▶ _YOUR TASK_
Please copy out every one of the lines below word for word, leaving out the pictures.

▶ _SOURCE DATA_
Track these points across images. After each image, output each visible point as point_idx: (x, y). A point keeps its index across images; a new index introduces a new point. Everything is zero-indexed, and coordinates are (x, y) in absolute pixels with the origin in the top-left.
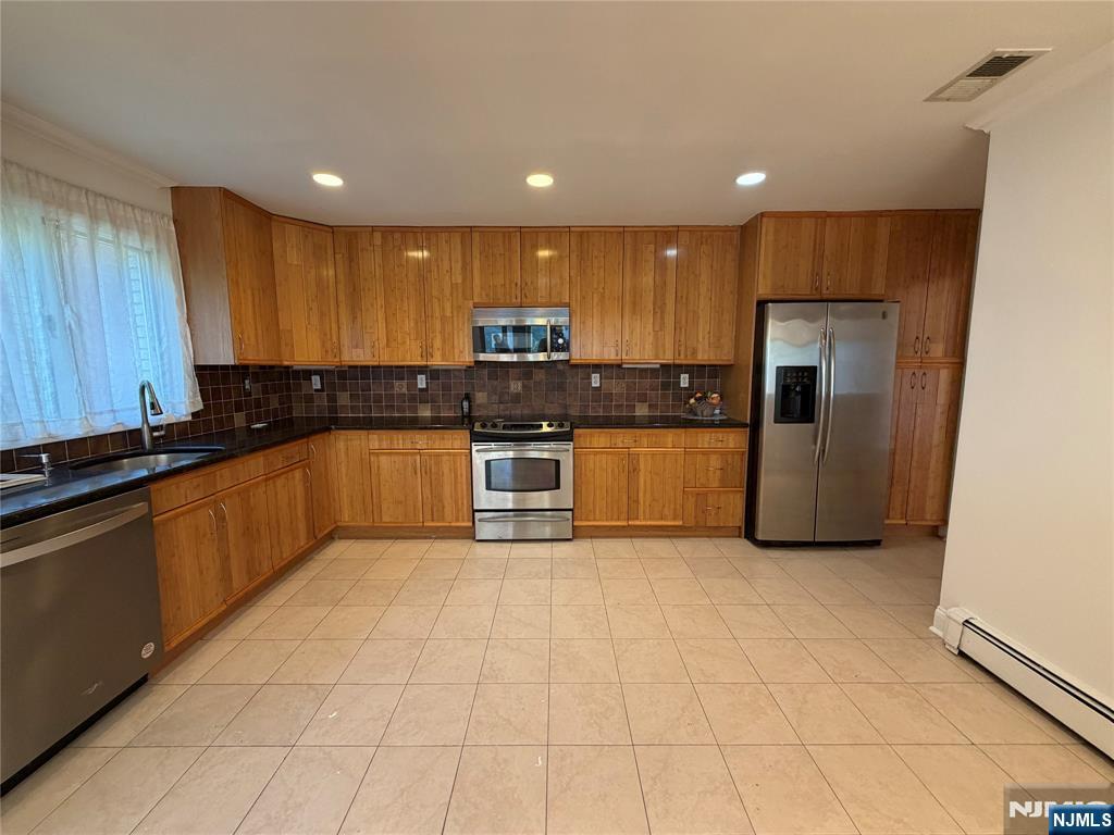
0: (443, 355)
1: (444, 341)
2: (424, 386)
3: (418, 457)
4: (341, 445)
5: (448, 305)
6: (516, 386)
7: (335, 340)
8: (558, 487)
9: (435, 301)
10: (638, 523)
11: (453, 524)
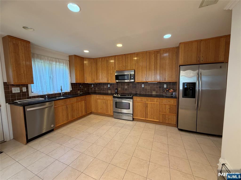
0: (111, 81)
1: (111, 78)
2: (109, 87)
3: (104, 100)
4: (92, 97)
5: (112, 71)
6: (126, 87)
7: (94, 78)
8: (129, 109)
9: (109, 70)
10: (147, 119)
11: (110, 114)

▶ _SOLUTION FOR THIS PROBLEM_
Track these points across images. After each image, output each visible point as point_idx: (x, y). A point keeps its index across images; a new index introduces a new point. Everything is zero-indexed, and coordinates are (x, y) in absolute pixels with the origin in the top-left.
0: (443, 355)
1: (444, 341)
2: (424, 386)
3: (418, 457)
4: (341, 445)
5: (448, 305)
6: (516, 386)
7: (335, 340)
8: (558, 487)
9: (435, 301)
10: (638, 523)
11: (453, 524)
0: (111, 81)
1: (111, 78)
2: (109, 87)
3: (104, 100)
4: (92, 97)
5: (112, 71)
6: (126, 87)
7: (94, 78)
8: (129, 109)
9: (109, 70)
10: (147, 119)
11: (110, 114)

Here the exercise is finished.